* **Problem**: Rewrite these lines as a Markdown table with two columns, Row and Line, numbering each line in order and leaving out any blank lines.

(Collection entries)
· · · · · · ·

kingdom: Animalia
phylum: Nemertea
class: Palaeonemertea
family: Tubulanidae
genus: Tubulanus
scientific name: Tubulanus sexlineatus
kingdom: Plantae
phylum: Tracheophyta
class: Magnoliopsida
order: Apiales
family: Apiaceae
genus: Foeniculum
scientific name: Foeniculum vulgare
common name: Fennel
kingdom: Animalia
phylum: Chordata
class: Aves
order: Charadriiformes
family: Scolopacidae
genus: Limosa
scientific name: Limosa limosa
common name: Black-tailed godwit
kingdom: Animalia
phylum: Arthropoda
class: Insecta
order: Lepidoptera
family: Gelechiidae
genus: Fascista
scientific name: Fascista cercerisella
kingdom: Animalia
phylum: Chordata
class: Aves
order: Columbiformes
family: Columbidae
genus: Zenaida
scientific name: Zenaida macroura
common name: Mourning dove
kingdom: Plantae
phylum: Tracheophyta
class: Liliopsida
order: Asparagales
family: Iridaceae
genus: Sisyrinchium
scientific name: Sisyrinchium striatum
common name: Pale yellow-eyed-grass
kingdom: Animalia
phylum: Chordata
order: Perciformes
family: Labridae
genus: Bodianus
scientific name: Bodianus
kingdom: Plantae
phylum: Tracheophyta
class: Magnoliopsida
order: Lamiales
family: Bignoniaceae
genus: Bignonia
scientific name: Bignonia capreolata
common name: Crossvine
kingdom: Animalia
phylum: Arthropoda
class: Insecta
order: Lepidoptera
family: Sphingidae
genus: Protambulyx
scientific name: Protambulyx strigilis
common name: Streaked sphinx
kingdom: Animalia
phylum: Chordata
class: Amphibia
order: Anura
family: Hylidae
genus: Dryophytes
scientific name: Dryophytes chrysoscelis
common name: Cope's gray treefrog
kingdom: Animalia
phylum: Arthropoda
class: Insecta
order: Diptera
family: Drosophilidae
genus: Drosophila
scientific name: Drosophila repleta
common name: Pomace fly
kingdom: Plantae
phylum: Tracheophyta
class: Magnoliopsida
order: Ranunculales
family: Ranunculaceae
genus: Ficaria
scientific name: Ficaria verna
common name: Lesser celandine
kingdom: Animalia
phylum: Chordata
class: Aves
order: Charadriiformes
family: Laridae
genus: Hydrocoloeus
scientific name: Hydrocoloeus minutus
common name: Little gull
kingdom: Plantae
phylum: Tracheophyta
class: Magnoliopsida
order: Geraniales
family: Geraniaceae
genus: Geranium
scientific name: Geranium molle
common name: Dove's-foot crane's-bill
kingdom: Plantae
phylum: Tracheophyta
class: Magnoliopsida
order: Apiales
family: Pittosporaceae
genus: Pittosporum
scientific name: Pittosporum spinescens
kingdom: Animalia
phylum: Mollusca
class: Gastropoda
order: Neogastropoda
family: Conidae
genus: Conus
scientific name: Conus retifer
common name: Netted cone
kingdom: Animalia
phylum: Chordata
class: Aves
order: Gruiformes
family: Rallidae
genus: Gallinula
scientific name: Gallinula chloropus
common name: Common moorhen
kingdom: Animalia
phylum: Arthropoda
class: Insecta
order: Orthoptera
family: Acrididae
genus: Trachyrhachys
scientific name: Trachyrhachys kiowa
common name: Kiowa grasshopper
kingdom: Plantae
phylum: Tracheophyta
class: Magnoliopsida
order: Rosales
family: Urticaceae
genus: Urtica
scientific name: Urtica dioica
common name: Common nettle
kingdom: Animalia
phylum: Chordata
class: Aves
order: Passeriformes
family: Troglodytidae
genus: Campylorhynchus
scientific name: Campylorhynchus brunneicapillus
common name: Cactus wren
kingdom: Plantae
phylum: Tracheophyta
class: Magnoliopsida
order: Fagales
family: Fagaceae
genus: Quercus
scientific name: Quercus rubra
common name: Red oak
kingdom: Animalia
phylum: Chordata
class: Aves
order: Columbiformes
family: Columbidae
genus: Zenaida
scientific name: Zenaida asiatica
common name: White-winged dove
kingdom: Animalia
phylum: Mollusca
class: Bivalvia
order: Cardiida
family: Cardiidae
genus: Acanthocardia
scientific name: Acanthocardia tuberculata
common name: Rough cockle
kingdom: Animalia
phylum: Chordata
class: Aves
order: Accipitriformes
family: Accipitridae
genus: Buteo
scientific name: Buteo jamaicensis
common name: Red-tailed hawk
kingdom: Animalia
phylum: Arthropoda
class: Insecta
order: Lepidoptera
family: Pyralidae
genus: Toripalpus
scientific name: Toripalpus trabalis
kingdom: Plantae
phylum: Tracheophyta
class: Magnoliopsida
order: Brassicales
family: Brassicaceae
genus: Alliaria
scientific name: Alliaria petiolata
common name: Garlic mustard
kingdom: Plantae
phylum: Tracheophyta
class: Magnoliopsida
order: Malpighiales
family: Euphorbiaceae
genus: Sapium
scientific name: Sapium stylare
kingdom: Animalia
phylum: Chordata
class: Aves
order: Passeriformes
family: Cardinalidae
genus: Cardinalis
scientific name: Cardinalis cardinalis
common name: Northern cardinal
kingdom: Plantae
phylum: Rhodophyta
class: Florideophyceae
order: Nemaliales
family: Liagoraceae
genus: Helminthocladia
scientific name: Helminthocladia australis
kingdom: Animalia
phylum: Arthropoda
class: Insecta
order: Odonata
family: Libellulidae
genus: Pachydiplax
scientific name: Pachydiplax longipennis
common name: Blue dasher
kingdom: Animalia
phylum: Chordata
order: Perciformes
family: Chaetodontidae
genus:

· · · · · · ·

* **Task response**:
| Row | Line |
|---|---|
| 1 | kingdom: Animalia |
| 2 | phylum: Nemertea |
| 3 | class: Palaeonemertea |
| 4 | family: Tubulanidae |
| 5 | genus: Tubulanus |
| 6 | scientific name: Tubulanus sexlineatus |
| 7 | kingdom: Plantae |
| 8 | phylum: Tracheophyta |
| 9 | class: Magnoliopsida |
| 10 | order: Apiales |
| 11 | family: Apiaceae |
| 12 | genus: Foeniculum |
| 13 | scientific name: Foeniculum vulgare |
| 14 | common name: Fennel |
| 15 | kingdom: Animalia |
| 16 | phylum: Chordata |
| 17 | class: Aves |
| 18 | order: Charadriiformes |
| 19 | family: Scolopacidae |
| 20 | genus: Limosa |
| 21 | scientific name: Limosa limosa |
| 22 | common name: Black-tailed godwit |
| 23 | kingdom: Animalia |
| 24 | phylum: Arthropoda |
| 25 | class: Insecta |
| 26 | order: Lepidoptera |
| 27 | family: Gelechiidae |
| 28 | genus: Fascista |
| 29 | scientific name: Fascista cercerisella |
| 30 | kingdom: Animalia |
| 31 | phylum: Chordata |
| 32 | class: Aves |
| 33 | order: Columbiformes |
| 34 | family: Columbidae |
| 35 | genus: Zenaida |
| 36 | scientific name: Zenaida macroura |
| 37 | common name: Mourning dove |
| 38 | kingdom: Plantae |
| 39 | phylum: Tracheophyta |
| 40 | class: Liliopsida |
| 41 | order: Asparagales |
| 42 | family: Iridaceae |
| 43 | genus: Sisyrinchium |
| 44 | scientific name: Sisyrinchium striatum |
| 45 | common name: Pale yellow-eyed-grass |
| 46 | kingdom: Animalia |
| 47 | phylum: Chordata |
| 48 | order: Perciformes |
| 49 | family: Labridae |
| 50 | genus: Bodianus |
| 51 | scientific name: Bodianus |
| 52 | kingdom: Plantae |
| 53 | phylum: Tracheophyta |
| 54 | class: Magnoliopsida |
| 55 | order: Lamiales |
| 56 | family: Bignoniaceae |
| 57 | genus: Bignonia |
| 58 | scientific name: Bignonia capreolata |
| 59 | common name: Crossvine |
| 60 | kingdom: Animalia |
| 61 | phylum: Arthropoda |
| 62 | class: Insecta |
| 63 | order: Lepidoptera |
| 64 | family: Sphingidae |
| 65 | genus: Protambulyx |
| 66 | scientific name: Protambulyx strigilis |
| 67 | common name: Streaked sphinx |
| 68 | kingdom: Animalia |
| 69 | phylum: Chordata |
| 70 | class: Amphibia |
| 71 | order: Anura |
| 72 | family: Hylidae |
| 73 | genus: Dryophytes |
| 74 | scientific name: Dryophytes chrysoscelis |
| 75 | common name: Cope's gray treefrog |
| 76 | kingdom: Animalia |
| 77 | phylum: Arthropoda |
| 78 | class: Insecta |
| 79 | order: Diptera |
| 80 | family: Drosophilidae |
| 81 | genus: Drosophila |
| 82 | scientific name: Drosophila repleta |
| 83 | common name: Pomace fly |
| 84 | kingdom: Plantae |
| 85 | phylum: Tracheophyta |
| 86 | class: Magnoliopsida |
| 87 | order: Ranunculales |
| 88 | family: Ranunculaceae |
| 89 | genus: Ficaria |
| 90 | scientific name: Ficaria verna |
| 91 | common name: Lesser celandine |
| 92 | kingdom: Animalia |
| 93 | phylum: Chordata |
| 94 | class: Aves |
| 95 | order: Charadriiformes |
| 96 | family: Laridae |
| 97 | genus: Hydrocoloeus |
| 98 | scientific name: Hydrocoloeus minutus |
| 99 | common name: Little gull |
| 100 | kingdom: Plantae |
| 101 | phylum: Tracheophyta |
| 102 | class: Magnoliopsida |
| 103 | order: Geraniales |
| 104 | family: Geraniaceae |
| 105 | genus: Geranium |
| 106 | scientific name: Geranium molle |
| 107 | common name: Dove's-foot crane's-bill |
| 108 | kingdom: Plantae |
| 109 | phylum: Tracheophyta |
| 110 | class: Magnoliopsida |
| 111 | order: Apiales |
| 112 | family: Pittosporaceae |
| 113 | genus: Pittosporum |
| 114 | scientific name: Pittosporum spinescens |
| 115 | kingdom: Animalia |
| 116 | phylum: Mollusca |
| 117 | class: Gastropoda |
| 118 | order: Neogastropoda |
| 119 | family: Conidae |
| 120 | genus: Conus |
| 121 | scientific name: Conus retifer |
| 122 | common name: Netted cone |
| 123 | kingdom: Animalia |
| 124 | phylum: Chordata |
| 125 | class: Aves |
| 126 | order: Gruiformes |
| 127 | family: Rallidae |
| 128 | genus: Gallinula |
| 129 | scientific name: Gallinula chloropus |
| 130 | common name: Common moorhen |
| 131 | kingdom: Animalia |
| 132 | phylum: Arthropoda |
| 133 | class: Insecta |
| 134 | order: Orthoptera |
| 135 | family: Acrididae |
| 136 | genus: Trachyrhachys |
| 137 | scientific name: Trachyrhachys kiowa |
| 138 | common name: Kiowa grasshopper |
| 139 | kingdom: Plantae |
| 140 | phylum: Tracheophyta |
| 141 | class: Magnoliopsida |
| 142 | order: Rosales |
| 143 | family: Urticaceae |
| 144 | genus: Urtica |
| 145 | scientific name: Urtica dioica |
| 146 | common name: Common nettle |
| 147 | kingdom: Animalia |
| 148 | phylum: Chordata |
| 149 | class: Aves |
| 150 | order: Passeriformes |
| 151 | family: Troglodytidae |
| 152 | genus: Campylorhynchus |
| 153 | scientific name: Campylorhynchus brunneicapillus |
| 154 | common name: Cactus wren |
| 155 | kingdom: Plantae |
| 156 | phylum: Tracheophyta |
| 157 | class: Magnoliopsida |
| 158 | order: Fagales |
| 159 | family: Fagaceae |
| 160 | genus: Quercus |
| 161 | scientific name: Quercus rubra |
| 162 | common name: Red oak |
| 163 | kingdom: Animalia |
| 164 | phylum: Chordata |
| 165 | class: Aves |
| 166 | order: Columbiformes |
| 167 | family: Columbidae |
| 168 | genus: Zenaida |
| 169 | scientific name: Zenaida asiatica |
| 170 | common name: White-winged dove |
| 171 | kingdom: Animalia |
| 172 | phylum: Mollusca |
| 173 | class: Bivalvia |
| 174 | order: Cardiida |
| 175 | family: Cardiidae |
| 176 | genus: Acanthocardia |
| 177 | scientific name: Acanthocardia tuberculata |
| 178 | common name: Rough cockle |
| 179 | kingdom: Animalia |
| 180 | phylum: Chordata |
| 181 | class: Aves |
| 182 | order: Accipitriformes |
| 183 | family: Accipitridae |
| 184 | genus: Buteo |
| 185 | scientific name: Buteo jamaicensis |
| 186 | common name: Red-tailed hawk |
| 187 | kingdom: Animalia |
| 188 | phylum: Arthropoda |
| 189 | class: Insecta |
| 190 | order: Lepidoptera |
| 191 | family: Pyralidae |
| 192 | genus: Toripalpus |
| 193 | scientific name: Toripalpus trabalis |
| 194 | kingdom: Plantae |
| 195 | phylum: Tracheophyta |
| 196 | class: Magnoliopsida |
| 197 | order: Brassicales |
| 198 | family: Brassicaceae |
| 199 | genus: Alliaria |
| 200 | scientific name: Alliaria petiolata |
| 201 | common name: Garlic mustard |
| 202 | kingdom: Plantae |
| 203 | phylum: Tracheophyta |
| 204 | class: Magnoliopsida |
| 205 | order: Malpighiales |
| 206 | family: Euphorbiaceae |
| 207 | genus: Sapium |
| 208 | scientific name: Sapium stylare |
| 209 | kingdom: Animalia |
| 210 | phylum: Chordata |
| 211 | class: Aves |
| 212 | order: Passeriformes |
| 213 | family: Cardinalidae |
| 214 | genus: Cardinalis |
| 215 | scientific name: Cardinalis cardinalis |
| 216 | common name: Northern cardinal |
| 217 | kingdom: Plantae |
| 218 | phylum: Rhodophyta |
| 219 | class: Florideophyceae |
| 220 | order: Nemaliales |
| 221 | family: Liagoraceae |
| 222 | genus: Helminthocladia |
| 223 | scientific name: Helminthocladia australis |
| 224 | kingdom: Animalia |
| 225 | phylum: Arthropoda |
| 226 | class: Insecta |
| 227 | order: Odonata |
| 228 | family: Libellulidae |
| 229 | genus: Pachydiplax |
| 230 | scientific name: Pachydiplax longipennis |
| 231 | common name: Blue dasher |
| 232 | kingdom: Animalia |
| 233 | phylum: Chordata |
| 234 | order: Perciformes |
| 235 | family: Chaetodontidae |
| 236 | genus: |